RECORDED INFORMATION:
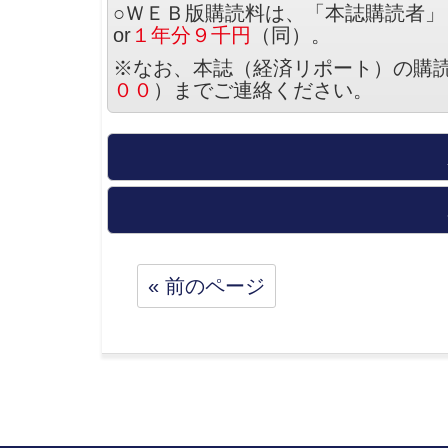
○ＷＥＢ版購読料は、「本誌購読者」
or
１年分９千円
（同）。
※なお、本誌（経済リポート）の購
００
）までご連絡ください。
« 前のページ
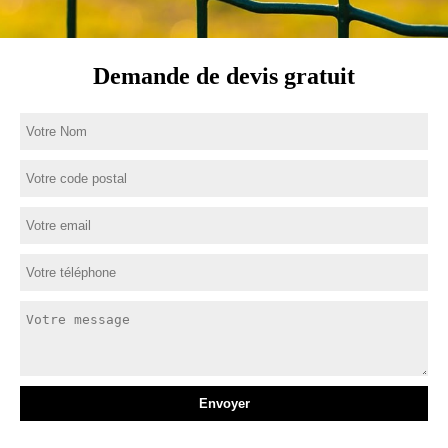
Demande de devis gratuit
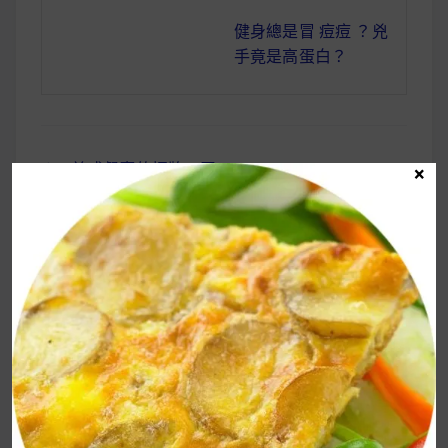
健身總是冒 痘痘 ？兇
手竟是高蛋白？
美式餐廳的招牌：玉
×
文
米餅，在家就上菜
章
導
覽
UrMart 為你打造理想生活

WHAT YOU SHOULD DO:
The result should be every entry, word for word, and no pictures.

WRITTEN SOLUTION:
○ＷＥＢ版購読料は、「本誌購読者」
or
１年分９千円
（同）。
※なお、本誌（経済リポート）の購
００
）までご連絡ください。
« 前のページ
Demande de devis gratuit
健身總是冒 痘痘 ？兇
手竟是高蛋白？
美式餐廳的招牌：玉
×
文
米餅，在家就上菜
章
導
覽
UrMart 為你打造理想生活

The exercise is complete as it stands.